Bill to ban conversion therapy of LGBTQ children in Utah is held in committee

SALT LAKE CITY — A bill that bans conversion therapy on LGBTQ children in Utah has been held in a House committee.

House Bill 399, sponsored by Rep. Craig Hall, R-West Valley City, seeks to block the practice amongst licensed therapists. Those who violated the ban would face a state investigation and possibly lose their license.

But the bill ran out of time at an emotionally charged hearing on Friday. Social conservatives, LGBTQ rights groups and those who have gone through efforts to change their sexual orientation packed a small committee room to speak to it. A woman wore tape over her mouth with the word “SILENCED” written on it. She told FOX 13 she has clients who have same-sex attraction and feared the bill could stifle her work.

Nathan Dalley described going through conversion therapy to change his sexual orientation. He said he was told to act more masculine, and use a rubber band to snap on his skin if he had a “gay thought.” He broke his skin doing that.

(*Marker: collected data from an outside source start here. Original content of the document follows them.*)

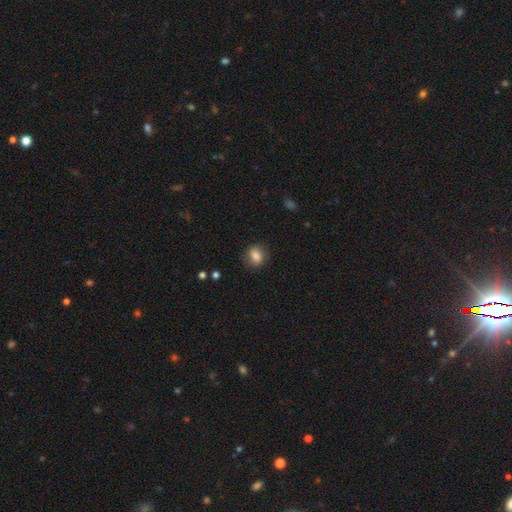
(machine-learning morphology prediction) Smooth or featured? smooth (81%)
How rounded? round (53%)
Merging? none (81%)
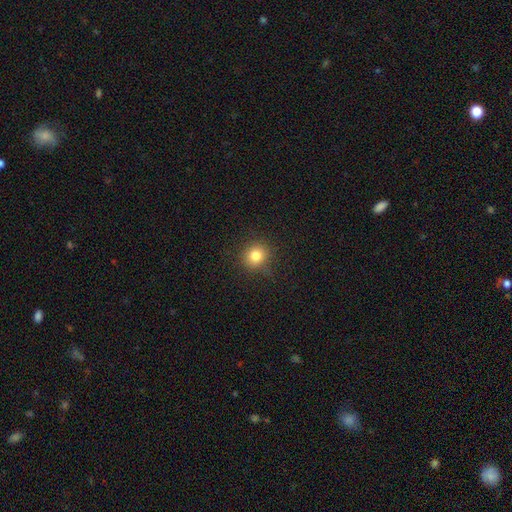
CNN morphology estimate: A smooth galaxy with no disk features (80%) that is round (88%). Merging: none (85%).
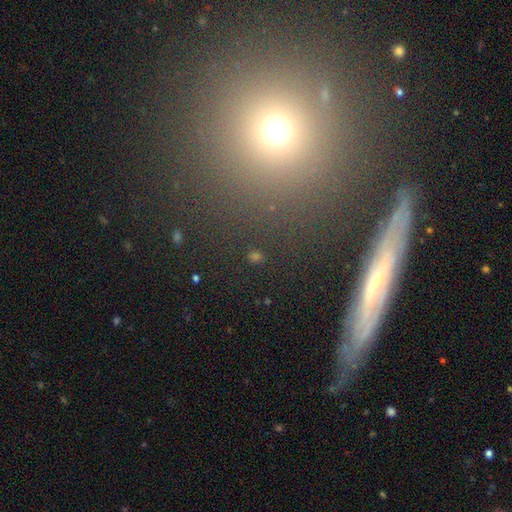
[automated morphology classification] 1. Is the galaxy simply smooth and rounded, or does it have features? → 48% smooth, 42% star or artifact, 11% featured or disk.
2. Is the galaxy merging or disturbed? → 85% none, 8% minor disturbance, 4% major disturbance, 4% merger.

“Eventually, I attempted suicide by taking sleeping pills. Thankfully, it didn’t work,” he cried.

Lawmakers on the House Judiciary Committee are proposing a number of substitutes, ranging from modifying the definition of conversion therapy itself to stripping any kind of investigation into licensed therapists.

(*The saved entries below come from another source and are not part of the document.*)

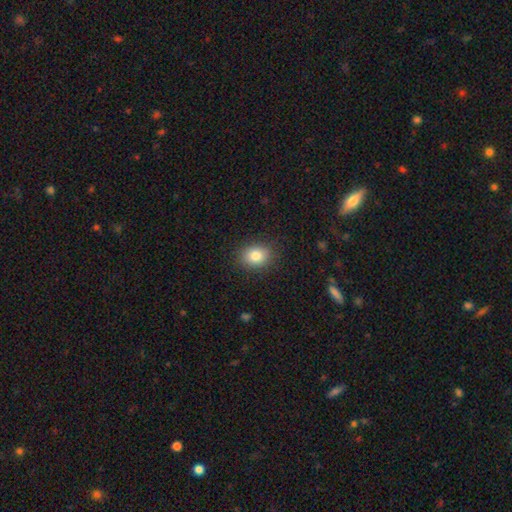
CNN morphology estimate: The model was most divided on "how rounded": in between: 55%, round: 44%, cigar-shaped: 1%. More confident: merging — none (87%); smooth or featured — smooth (84%).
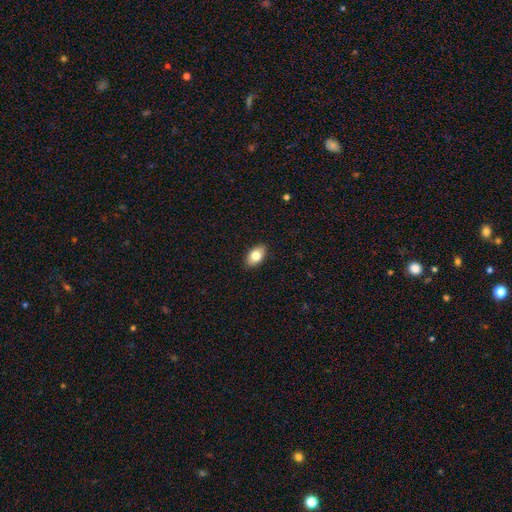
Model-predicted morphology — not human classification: type=smooth (80%); roundness=in between (91%); merging=none (89%).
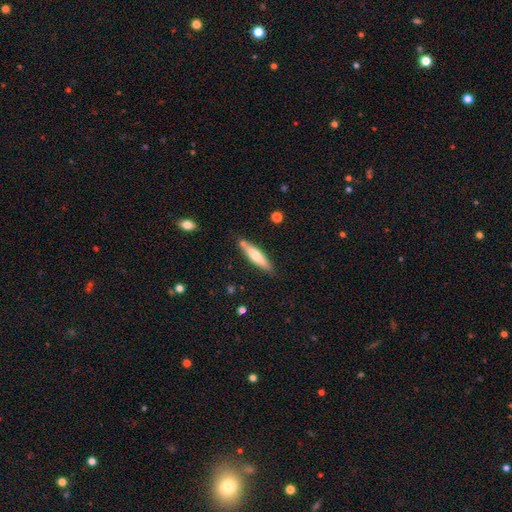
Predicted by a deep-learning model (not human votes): Overall: smooth (59%; featured or disk 35%). How rounded: cigar-shaped (79%). Merging: none (80%).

“I have concerns in the underlying bill,” said Committee Chairwoman Karianne Lisonbee, R-Clearfield.

She said the bill did not address underlying cultural or social context of children who might seek therapy. She said based on her reading of the bill, religious context would be “disallowed.”

Conversion or reparative therapy are efforts to get someone to change their sexual orientation or gender identity. Practices have ranged from electroshock and induced vomiting, to being forced to present as more masculine or feminine. The practice has been discredited, but still persists in Utah. People who have undergone it often report being referred to it by ecclesiastical leaders.

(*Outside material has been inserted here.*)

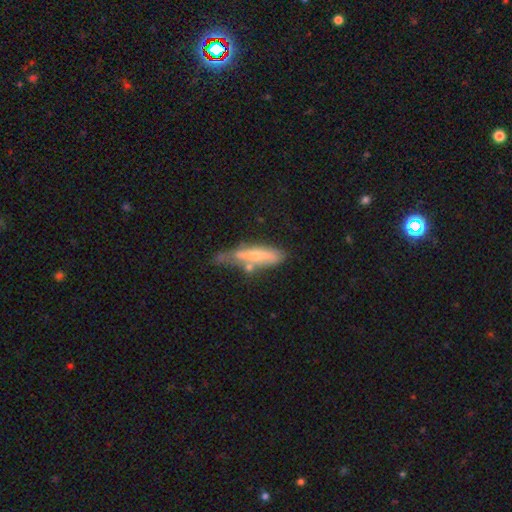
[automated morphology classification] smooth-or-featured: smooth: 47% | featured or disk: 46% | star or artifact: 7%
  merging: none: 40% | minor disturbance: 31% | merger: 15% | major disturbance: 14%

The bill has religious exemptions, which were critical in getting the bill to move forward in the Utah State Legislature. FOX 13 first reported last week that The Church of Jesus Christ of Latter-day Saints, a powerful influence on Capitol Hill, said it would not oppose the bill because of the exemptions. The church now denounces conversion therapy that subjects people to abusive practices.

The Catholic Diocese of Salt Lake City said it had no position on the bill.

The bill has been endorsed by Governor Gary Herbert, said Rep. Hall. Speaking to reporters on Thursday, the governor called some conversion therapy methods “barbaric.”

The bill could return for another committee hearing on Tuesday.